Так продолжалось год, два, а мне показалось, что лет десять. Я перебиралась с одной сцены на другую, терпела один крах за другим, все шло из рук вон плохо. Я избавляю Вас от рассказа о моих трудностях с «Амбигю Комик», со всеми театрами, со всеми казино, со всеми полициями мира. Я избавляю Вас от рассказа об обидах, которые он наносил мне своими связями с актрисами, об оскорблениях, которые он позволял себе высказывать в мой адрес публично и наедине, я опускаю все, что мне пришлось вынести. А еще говорят, что я была холодна! Боже мой, как, признаюсь, мне хотелось быть таковой в ту пору! Я руку готова была дать на отсечение, чтобы стать ею! Но, увы, я такой не была, и если мне пришлось лишиться ноги, то совсем по другой причине.

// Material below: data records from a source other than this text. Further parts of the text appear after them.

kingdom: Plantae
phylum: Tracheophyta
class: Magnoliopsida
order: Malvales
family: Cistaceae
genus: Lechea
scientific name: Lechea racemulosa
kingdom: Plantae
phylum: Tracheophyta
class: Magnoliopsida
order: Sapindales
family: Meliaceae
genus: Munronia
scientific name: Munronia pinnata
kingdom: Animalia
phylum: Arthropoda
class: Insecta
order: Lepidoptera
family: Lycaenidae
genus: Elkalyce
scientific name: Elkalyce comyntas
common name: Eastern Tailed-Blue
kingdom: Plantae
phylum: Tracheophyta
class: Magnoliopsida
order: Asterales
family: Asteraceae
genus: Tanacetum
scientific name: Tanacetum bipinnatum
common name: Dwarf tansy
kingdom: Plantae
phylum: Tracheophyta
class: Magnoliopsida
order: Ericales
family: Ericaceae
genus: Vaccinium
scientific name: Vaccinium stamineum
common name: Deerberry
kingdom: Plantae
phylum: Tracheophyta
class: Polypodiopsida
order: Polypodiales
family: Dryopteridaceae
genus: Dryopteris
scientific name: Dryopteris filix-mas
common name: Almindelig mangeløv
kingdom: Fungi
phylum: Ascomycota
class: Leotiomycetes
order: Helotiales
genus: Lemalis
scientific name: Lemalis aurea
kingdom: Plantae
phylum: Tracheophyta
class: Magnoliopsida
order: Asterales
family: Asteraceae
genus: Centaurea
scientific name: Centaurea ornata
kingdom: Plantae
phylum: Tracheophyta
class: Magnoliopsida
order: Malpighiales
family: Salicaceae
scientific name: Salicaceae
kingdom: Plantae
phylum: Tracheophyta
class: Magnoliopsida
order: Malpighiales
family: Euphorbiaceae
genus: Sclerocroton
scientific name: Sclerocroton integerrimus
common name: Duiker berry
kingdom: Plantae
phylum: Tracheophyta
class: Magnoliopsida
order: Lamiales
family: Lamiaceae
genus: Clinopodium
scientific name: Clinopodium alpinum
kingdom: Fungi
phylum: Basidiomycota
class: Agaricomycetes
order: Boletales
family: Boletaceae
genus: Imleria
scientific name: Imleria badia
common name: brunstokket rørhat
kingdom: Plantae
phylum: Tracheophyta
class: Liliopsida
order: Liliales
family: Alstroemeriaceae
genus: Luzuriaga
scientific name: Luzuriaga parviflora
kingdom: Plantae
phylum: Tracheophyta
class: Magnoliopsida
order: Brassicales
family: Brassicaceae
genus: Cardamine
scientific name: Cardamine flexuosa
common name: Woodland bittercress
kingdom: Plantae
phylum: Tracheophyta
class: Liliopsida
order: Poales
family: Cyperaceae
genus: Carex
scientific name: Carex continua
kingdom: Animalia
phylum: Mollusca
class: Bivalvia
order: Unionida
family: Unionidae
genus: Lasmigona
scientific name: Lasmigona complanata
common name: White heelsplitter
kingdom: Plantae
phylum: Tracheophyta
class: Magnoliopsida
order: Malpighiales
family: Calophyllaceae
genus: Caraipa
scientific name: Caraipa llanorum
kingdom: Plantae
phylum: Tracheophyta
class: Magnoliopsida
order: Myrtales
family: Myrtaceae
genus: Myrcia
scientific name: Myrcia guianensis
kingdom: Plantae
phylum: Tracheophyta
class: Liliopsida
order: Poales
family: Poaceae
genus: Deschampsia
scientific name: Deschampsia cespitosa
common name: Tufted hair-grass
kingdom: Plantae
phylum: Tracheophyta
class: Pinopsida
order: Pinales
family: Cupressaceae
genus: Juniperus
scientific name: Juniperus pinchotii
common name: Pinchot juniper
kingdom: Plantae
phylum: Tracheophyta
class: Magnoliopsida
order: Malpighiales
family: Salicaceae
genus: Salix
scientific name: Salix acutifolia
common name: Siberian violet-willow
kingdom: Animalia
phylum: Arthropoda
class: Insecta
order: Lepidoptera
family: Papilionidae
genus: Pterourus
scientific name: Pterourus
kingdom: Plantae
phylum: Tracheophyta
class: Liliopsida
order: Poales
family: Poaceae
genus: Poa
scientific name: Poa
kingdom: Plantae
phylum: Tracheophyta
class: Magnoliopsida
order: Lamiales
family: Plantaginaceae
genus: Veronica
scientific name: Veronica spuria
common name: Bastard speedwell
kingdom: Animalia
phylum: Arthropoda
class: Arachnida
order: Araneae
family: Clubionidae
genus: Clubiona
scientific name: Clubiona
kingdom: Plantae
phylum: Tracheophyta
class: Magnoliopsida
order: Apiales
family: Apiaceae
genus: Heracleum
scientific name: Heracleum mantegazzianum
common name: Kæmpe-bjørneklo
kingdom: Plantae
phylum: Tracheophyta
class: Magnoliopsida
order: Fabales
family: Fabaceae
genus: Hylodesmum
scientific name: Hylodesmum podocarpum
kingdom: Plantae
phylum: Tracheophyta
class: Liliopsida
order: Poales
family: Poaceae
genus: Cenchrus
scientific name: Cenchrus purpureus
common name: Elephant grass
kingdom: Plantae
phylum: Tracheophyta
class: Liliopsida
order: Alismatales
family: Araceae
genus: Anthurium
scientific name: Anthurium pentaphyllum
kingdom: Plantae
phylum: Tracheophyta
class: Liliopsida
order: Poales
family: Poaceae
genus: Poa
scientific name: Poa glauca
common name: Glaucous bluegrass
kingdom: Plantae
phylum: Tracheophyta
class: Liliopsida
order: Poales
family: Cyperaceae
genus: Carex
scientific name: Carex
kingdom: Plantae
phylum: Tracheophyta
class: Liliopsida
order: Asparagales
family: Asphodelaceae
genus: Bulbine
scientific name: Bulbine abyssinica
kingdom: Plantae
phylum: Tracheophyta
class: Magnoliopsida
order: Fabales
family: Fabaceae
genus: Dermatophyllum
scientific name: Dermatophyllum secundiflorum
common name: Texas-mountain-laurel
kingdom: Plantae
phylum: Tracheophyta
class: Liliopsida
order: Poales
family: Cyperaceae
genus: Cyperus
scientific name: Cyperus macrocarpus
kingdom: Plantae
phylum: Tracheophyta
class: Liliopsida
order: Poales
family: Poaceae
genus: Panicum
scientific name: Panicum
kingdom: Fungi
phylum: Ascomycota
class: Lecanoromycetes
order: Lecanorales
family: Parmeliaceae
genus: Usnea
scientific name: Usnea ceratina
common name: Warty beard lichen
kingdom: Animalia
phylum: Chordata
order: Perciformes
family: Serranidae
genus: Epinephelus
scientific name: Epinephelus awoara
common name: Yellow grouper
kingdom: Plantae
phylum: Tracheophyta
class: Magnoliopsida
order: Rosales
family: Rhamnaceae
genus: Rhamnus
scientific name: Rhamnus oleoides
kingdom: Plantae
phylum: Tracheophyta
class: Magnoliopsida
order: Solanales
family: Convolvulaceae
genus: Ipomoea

И вот наконец! Наконец! В один прекрасный вечер мне чудом удалось изменить ему с Жаном Ришпеном [39] . Хотите верьте, хотите нет, но я без малейших отклонений целый год хранила ему верность, этой жалкой полуразвалине, этому слишком красивому отбросу. Вся эта любовная история, замужество и развод были для меня губительны со всех точек зрения, кроме одной. После Дамала я играла Федру лучше, чем когда-либо ранее.
Франсуаза Саган – Саре Бернар
Дорогая Сара Бернар,
Поверьте, я искренне сочувствую Вам. Такого рода ураган всегда неприятен, даже в узком кругу. А уж обсуждаемый, подстерегаемый и подогреваемый сотней людей должен стать настоящим кошмаром. И можно еще считать удачей, что Вы ждали тридцать восемь лет, прежде чем Вас настигла такая беда, это все-таки утешение!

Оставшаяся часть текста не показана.